Research Implications

The study investigated a very large system, hence research should focus on investigating time consumption for different contexts (e.g. small systems). This helps to understand the scalability of agile in relation to lead-times and with that the ability to respond quickly to market needs. Furthermore, the impact of size on lead-time is interesting to understand in order to right-size requirements. In this study we have shown the absence of explanatory power for the variance in lead-time for phases and system impact. As time is such an important outcome variable research should focus on investigating the impact of other variables (e.g. experience, schedule pressure, team and organizational size, distribution, etc.) in a broader scale. Broader scale means that a sample of projects should be selected, e.g. by using publicly available repository with project data.

6

Conclusion

This paper evaluates software development lead-time in the context of a largescale organization using incremental and agile practices. The following observations were made regarding lead-time: – Phases do not explain much of the variance in lead-time. From literature one would expect that implementation and testing are the most time-consuming activities in agile development.

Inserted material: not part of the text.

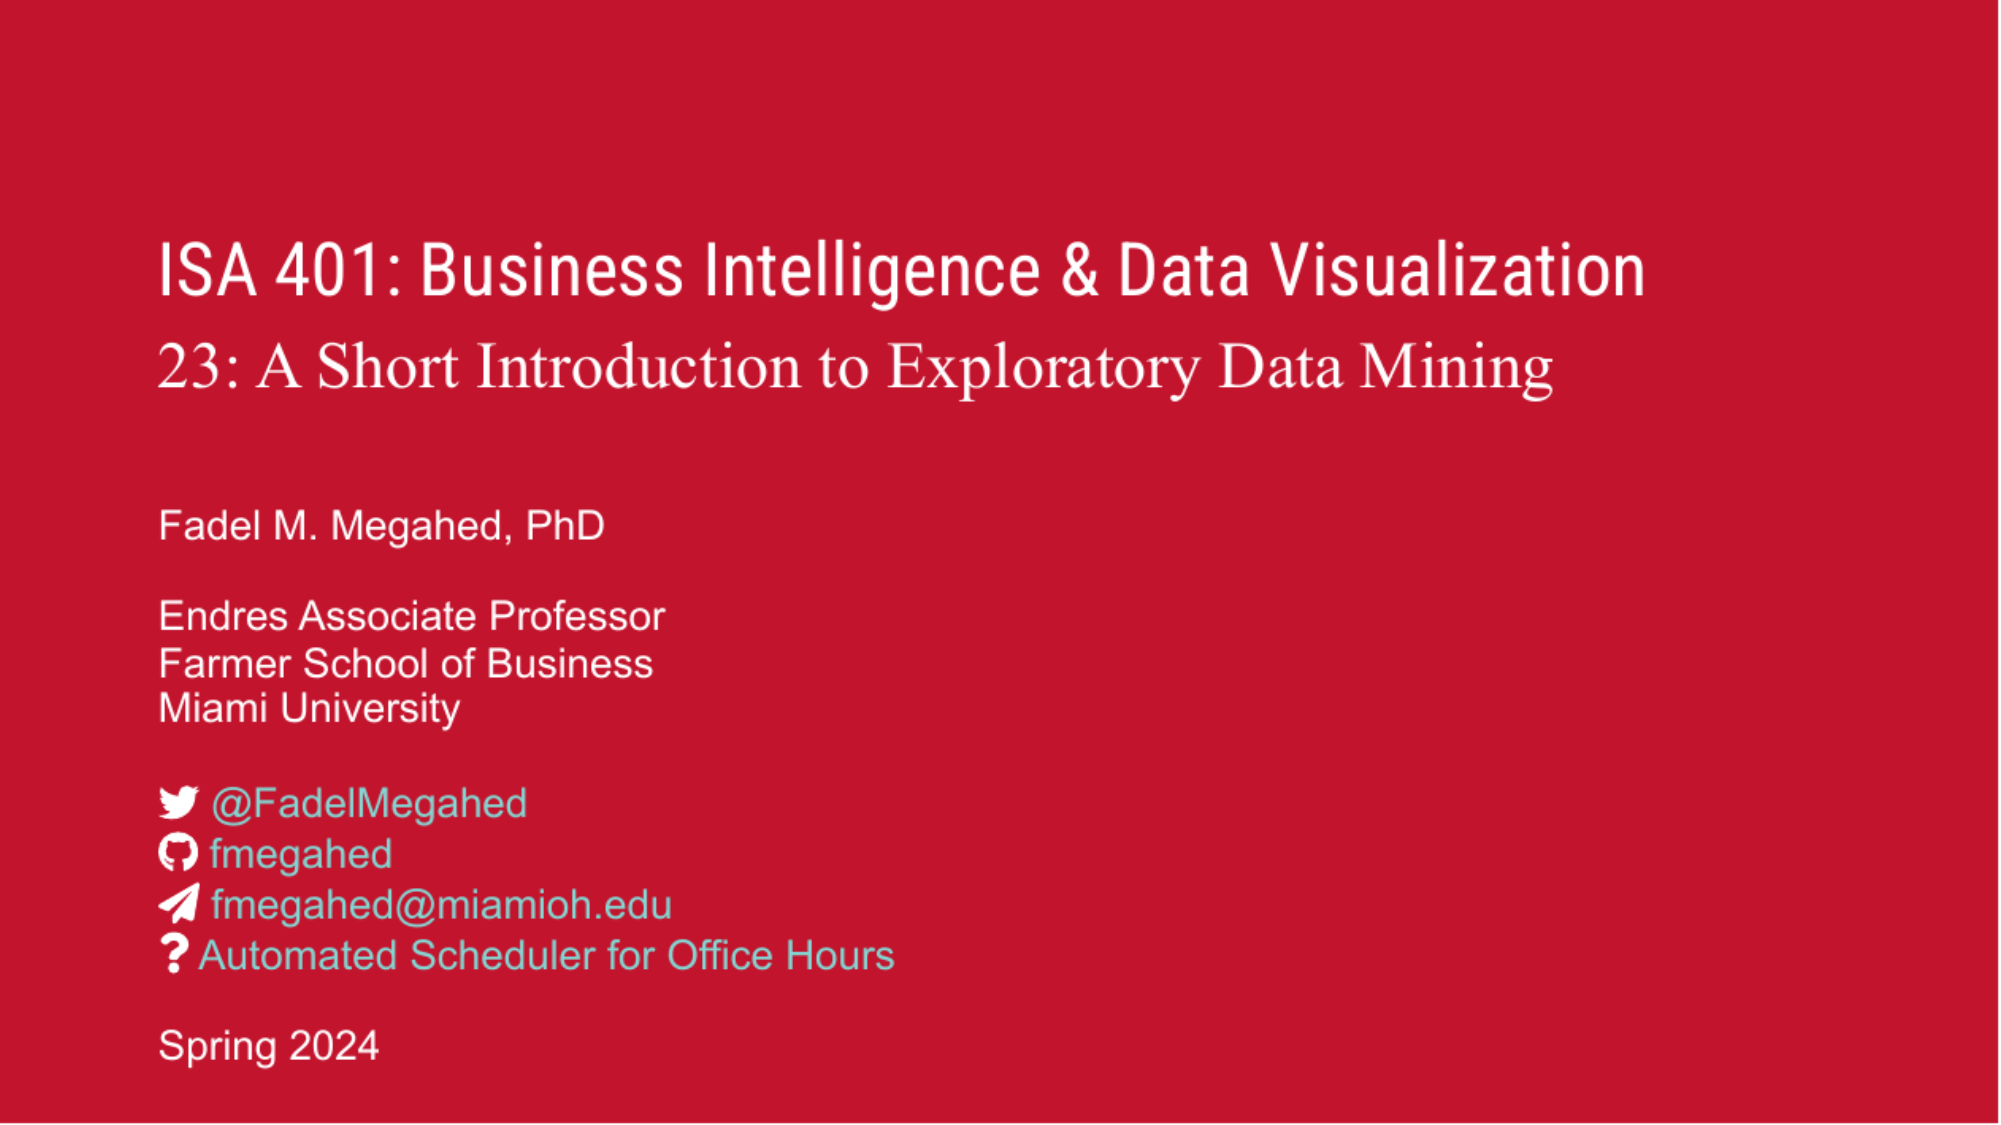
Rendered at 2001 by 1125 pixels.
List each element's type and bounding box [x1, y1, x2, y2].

However, due to the context (large-scale) other phases are equally time-consuming. – There is no difference in lead-time for singe-system and multi-system requirements. This finding also contradicts literature. An explanation is that if a requirement has impact on multiple systems these systems drive each other in implementing the requirements quickly. – With increasing size the lead-time within the implementation phase increases. This finding is in agreement with the related work. In future work lead-times should be investigated in different contexts to provide further understanding of the behavior of lead-times in incremental and agile development.